Despite the limited use of original songs, Mulan still makes perfect use of its soundtrack. No Oscars were won, but you don’t find music like this every dynasty. Only 4 songs are sung in the movie unless you count the credits pop song “True to Your Heart.” “Honor to Us All” is an exaggerated number about a woman’s role in Ancient society. It’s almost the mirror version of the more stereotypical male war chant “A Girl Worth Fight For.” A catchy song about the men’s ideal woman that takes a sharp turn at the end. “Reflection” is another one of my favorite longing songs by a Disney Princess.
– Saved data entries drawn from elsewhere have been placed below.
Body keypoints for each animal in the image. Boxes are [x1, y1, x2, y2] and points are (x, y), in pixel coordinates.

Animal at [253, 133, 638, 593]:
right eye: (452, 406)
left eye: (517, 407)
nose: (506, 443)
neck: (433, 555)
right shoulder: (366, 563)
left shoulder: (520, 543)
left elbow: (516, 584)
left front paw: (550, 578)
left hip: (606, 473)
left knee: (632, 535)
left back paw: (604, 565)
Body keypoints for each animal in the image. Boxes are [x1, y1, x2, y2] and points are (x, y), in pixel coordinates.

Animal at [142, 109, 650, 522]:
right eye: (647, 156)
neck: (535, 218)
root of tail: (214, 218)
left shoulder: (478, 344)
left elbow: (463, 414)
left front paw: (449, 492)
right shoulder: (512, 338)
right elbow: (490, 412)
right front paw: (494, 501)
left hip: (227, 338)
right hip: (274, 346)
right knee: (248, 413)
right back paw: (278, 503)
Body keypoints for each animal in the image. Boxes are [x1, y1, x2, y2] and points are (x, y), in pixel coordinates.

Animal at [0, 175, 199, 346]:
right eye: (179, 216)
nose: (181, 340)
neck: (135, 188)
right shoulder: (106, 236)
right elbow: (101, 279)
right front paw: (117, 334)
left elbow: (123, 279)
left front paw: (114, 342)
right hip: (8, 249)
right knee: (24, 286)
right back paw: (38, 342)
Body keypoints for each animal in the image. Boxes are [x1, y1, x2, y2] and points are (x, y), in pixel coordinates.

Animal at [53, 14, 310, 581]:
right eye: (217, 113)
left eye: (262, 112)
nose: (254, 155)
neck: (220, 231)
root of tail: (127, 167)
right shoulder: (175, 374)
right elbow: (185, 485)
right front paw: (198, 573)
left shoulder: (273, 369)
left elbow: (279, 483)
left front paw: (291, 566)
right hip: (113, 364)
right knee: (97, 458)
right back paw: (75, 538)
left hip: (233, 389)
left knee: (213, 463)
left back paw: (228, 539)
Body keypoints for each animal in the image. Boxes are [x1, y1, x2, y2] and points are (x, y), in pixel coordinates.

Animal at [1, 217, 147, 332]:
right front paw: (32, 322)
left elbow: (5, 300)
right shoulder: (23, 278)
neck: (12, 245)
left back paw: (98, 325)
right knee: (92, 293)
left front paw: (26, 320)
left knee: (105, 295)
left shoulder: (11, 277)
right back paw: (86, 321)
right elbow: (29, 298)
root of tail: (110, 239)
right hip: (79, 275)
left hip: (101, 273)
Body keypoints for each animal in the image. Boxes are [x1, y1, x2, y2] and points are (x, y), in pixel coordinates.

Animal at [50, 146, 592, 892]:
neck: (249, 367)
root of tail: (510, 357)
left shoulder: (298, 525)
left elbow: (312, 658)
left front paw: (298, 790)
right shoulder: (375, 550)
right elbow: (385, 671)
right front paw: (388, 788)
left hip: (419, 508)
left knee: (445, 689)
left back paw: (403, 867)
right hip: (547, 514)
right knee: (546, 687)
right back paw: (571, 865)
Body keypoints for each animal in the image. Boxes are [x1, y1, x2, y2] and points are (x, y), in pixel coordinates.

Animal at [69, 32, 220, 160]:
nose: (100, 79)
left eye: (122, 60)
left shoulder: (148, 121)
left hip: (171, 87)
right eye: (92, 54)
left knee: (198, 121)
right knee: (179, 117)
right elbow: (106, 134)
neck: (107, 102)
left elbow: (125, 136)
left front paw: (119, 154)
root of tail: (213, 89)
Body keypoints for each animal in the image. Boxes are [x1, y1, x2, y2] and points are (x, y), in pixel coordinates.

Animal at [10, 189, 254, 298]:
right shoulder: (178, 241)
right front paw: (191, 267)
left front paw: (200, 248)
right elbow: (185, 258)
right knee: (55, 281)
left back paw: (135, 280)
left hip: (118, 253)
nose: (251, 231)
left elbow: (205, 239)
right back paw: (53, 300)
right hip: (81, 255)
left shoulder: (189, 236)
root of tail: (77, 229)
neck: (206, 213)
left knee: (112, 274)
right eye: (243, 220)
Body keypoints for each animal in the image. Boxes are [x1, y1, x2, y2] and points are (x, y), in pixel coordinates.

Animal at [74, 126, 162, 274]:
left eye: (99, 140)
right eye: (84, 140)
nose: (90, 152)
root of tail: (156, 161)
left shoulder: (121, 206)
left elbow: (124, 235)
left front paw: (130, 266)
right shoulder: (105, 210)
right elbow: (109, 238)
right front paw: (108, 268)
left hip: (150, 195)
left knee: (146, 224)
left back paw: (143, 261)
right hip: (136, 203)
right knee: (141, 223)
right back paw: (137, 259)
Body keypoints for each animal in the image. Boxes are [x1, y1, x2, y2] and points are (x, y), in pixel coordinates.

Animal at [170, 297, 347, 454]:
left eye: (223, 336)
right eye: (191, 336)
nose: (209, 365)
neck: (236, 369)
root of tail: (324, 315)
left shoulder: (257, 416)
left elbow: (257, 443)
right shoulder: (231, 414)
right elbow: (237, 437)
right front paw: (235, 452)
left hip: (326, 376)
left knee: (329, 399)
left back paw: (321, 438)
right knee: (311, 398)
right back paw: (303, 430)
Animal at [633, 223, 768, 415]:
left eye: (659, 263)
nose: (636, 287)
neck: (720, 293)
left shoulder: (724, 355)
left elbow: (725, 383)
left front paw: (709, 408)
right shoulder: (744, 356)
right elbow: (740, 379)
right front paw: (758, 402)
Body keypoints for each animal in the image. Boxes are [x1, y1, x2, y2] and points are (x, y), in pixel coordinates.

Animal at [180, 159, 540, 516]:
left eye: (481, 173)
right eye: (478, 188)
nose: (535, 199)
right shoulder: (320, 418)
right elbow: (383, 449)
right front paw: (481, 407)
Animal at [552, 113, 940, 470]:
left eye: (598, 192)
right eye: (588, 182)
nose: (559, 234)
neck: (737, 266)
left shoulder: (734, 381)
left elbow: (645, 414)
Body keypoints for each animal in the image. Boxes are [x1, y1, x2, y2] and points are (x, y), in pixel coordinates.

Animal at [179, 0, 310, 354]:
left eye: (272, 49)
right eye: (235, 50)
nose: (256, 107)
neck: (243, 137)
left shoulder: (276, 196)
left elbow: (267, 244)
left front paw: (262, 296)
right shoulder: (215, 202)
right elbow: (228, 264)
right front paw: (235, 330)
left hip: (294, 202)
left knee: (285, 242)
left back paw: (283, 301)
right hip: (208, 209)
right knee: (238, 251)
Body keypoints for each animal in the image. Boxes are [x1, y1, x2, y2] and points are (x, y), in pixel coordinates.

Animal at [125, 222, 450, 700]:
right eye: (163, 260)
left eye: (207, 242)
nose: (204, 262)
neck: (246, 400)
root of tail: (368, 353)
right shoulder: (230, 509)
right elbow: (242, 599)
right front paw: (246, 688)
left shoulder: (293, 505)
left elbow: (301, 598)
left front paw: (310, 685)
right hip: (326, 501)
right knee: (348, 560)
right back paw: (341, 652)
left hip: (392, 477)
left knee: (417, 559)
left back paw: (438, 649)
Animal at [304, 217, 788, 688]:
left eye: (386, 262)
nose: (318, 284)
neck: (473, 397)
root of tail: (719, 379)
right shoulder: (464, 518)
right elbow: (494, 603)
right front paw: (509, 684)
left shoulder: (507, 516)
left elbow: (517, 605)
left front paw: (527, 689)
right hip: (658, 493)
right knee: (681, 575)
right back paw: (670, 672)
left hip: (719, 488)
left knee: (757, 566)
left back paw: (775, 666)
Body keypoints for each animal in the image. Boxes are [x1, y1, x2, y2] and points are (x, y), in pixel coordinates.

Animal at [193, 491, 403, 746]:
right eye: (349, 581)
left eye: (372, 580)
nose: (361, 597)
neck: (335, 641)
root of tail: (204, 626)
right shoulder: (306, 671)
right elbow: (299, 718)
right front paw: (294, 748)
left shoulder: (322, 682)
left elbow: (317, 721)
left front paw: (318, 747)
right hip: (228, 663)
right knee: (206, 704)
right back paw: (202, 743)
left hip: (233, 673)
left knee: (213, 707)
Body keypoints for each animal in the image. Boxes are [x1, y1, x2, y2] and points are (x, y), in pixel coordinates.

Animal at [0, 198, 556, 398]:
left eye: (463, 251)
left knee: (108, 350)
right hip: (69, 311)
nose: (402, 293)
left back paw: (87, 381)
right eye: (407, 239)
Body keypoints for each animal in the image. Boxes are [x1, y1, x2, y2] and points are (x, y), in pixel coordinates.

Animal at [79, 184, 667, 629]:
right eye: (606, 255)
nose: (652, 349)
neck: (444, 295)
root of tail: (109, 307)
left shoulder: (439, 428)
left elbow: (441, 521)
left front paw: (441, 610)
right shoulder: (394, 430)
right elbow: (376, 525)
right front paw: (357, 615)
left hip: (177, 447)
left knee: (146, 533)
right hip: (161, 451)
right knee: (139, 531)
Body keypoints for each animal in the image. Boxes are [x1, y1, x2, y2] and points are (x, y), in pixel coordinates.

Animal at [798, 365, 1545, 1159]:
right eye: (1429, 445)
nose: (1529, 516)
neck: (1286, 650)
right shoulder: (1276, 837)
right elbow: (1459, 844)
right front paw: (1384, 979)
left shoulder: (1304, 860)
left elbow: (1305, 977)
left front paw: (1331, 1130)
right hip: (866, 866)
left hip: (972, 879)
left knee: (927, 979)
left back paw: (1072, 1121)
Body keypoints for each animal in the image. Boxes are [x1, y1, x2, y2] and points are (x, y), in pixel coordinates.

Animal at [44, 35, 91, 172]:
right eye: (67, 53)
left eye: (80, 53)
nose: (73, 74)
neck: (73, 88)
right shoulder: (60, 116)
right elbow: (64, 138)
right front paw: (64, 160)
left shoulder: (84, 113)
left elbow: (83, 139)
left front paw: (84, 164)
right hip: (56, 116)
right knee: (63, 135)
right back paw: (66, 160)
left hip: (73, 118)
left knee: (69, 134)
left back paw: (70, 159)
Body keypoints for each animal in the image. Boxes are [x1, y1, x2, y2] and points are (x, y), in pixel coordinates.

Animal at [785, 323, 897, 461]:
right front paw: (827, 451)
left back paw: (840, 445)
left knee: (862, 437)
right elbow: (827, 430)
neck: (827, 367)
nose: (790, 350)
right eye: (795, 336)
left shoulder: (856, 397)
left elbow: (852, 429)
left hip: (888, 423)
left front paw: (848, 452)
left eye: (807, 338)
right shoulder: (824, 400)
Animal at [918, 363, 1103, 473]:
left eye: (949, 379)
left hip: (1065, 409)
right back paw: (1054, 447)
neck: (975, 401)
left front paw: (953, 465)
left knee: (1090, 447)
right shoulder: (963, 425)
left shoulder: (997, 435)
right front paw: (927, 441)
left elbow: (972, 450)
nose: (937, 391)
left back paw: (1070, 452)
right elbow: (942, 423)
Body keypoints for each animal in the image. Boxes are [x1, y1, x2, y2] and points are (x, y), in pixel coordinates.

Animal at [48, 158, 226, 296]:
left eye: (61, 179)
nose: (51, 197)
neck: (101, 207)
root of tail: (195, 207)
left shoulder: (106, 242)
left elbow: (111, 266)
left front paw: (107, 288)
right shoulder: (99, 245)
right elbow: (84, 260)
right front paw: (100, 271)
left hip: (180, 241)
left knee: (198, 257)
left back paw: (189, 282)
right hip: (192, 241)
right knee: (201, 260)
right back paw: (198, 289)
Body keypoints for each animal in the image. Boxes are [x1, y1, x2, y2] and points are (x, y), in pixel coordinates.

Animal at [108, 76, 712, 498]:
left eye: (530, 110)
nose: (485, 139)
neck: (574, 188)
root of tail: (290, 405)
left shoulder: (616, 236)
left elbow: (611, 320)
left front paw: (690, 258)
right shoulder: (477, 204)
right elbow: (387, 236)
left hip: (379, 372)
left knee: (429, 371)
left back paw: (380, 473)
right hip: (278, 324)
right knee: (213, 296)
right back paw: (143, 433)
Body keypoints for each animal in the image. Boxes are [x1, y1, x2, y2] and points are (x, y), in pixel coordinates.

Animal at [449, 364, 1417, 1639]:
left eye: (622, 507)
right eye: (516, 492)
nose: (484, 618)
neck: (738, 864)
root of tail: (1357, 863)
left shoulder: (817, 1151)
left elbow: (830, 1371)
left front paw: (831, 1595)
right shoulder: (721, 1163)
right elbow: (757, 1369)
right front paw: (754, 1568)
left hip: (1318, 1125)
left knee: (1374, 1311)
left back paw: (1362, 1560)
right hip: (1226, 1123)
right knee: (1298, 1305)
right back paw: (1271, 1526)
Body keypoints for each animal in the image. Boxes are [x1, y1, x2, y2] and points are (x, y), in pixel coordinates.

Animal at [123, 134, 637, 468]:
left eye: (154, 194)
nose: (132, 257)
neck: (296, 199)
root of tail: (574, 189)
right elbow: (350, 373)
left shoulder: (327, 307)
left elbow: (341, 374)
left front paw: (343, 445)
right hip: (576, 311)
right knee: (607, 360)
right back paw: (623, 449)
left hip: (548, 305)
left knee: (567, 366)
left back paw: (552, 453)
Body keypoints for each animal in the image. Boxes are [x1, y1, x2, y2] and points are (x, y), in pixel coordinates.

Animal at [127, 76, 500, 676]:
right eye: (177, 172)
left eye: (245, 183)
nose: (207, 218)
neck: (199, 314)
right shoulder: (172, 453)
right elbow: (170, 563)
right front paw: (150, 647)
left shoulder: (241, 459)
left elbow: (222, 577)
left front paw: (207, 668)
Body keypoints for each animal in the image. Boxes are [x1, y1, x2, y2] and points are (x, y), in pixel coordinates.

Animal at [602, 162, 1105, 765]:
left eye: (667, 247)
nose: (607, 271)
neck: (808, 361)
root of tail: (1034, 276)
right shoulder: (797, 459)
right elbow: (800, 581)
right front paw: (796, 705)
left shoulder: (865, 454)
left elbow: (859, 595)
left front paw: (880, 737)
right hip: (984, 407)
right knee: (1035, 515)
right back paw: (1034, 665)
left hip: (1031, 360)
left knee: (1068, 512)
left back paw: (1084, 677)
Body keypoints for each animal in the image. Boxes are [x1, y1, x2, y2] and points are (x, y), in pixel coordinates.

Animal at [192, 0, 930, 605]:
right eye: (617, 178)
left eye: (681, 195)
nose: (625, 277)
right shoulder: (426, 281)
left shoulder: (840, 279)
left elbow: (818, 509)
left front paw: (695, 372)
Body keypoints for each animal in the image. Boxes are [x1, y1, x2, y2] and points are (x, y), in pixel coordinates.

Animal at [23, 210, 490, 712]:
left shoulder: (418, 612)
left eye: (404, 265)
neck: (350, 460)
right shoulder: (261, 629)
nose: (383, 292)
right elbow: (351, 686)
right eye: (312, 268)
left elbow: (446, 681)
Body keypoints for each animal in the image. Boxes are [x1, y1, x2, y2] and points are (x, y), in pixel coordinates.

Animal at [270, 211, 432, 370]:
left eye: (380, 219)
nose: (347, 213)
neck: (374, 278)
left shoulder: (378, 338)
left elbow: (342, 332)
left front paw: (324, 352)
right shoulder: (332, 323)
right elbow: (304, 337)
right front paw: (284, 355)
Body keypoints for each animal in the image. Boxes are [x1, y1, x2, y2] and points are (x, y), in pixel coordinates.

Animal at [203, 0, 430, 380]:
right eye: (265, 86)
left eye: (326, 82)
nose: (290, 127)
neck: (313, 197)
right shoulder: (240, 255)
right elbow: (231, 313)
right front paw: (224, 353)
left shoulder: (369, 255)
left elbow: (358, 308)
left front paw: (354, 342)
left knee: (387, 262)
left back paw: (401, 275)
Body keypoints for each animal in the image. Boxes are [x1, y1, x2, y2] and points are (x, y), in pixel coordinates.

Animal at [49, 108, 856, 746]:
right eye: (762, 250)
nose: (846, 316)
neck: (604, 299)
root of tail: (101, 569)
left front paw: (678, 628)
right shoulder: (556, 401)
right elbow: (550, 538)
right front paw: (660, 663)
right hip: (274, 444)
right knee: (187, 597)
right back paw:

It’s deeply personal and the perfect makeup removal is oddly satisfying. We have the pop version to thank for making Christina Aguilera a star. There are so many amazing Disney songs, but I actually consider the Donny Osmond sung “I’ll Make a Man Out of You” to be my favorite. Has there ever been a more manly fist pumping training montage. Topped off by a satisfying “Heyaw!” Mulan reflects only the best Disney has to offer.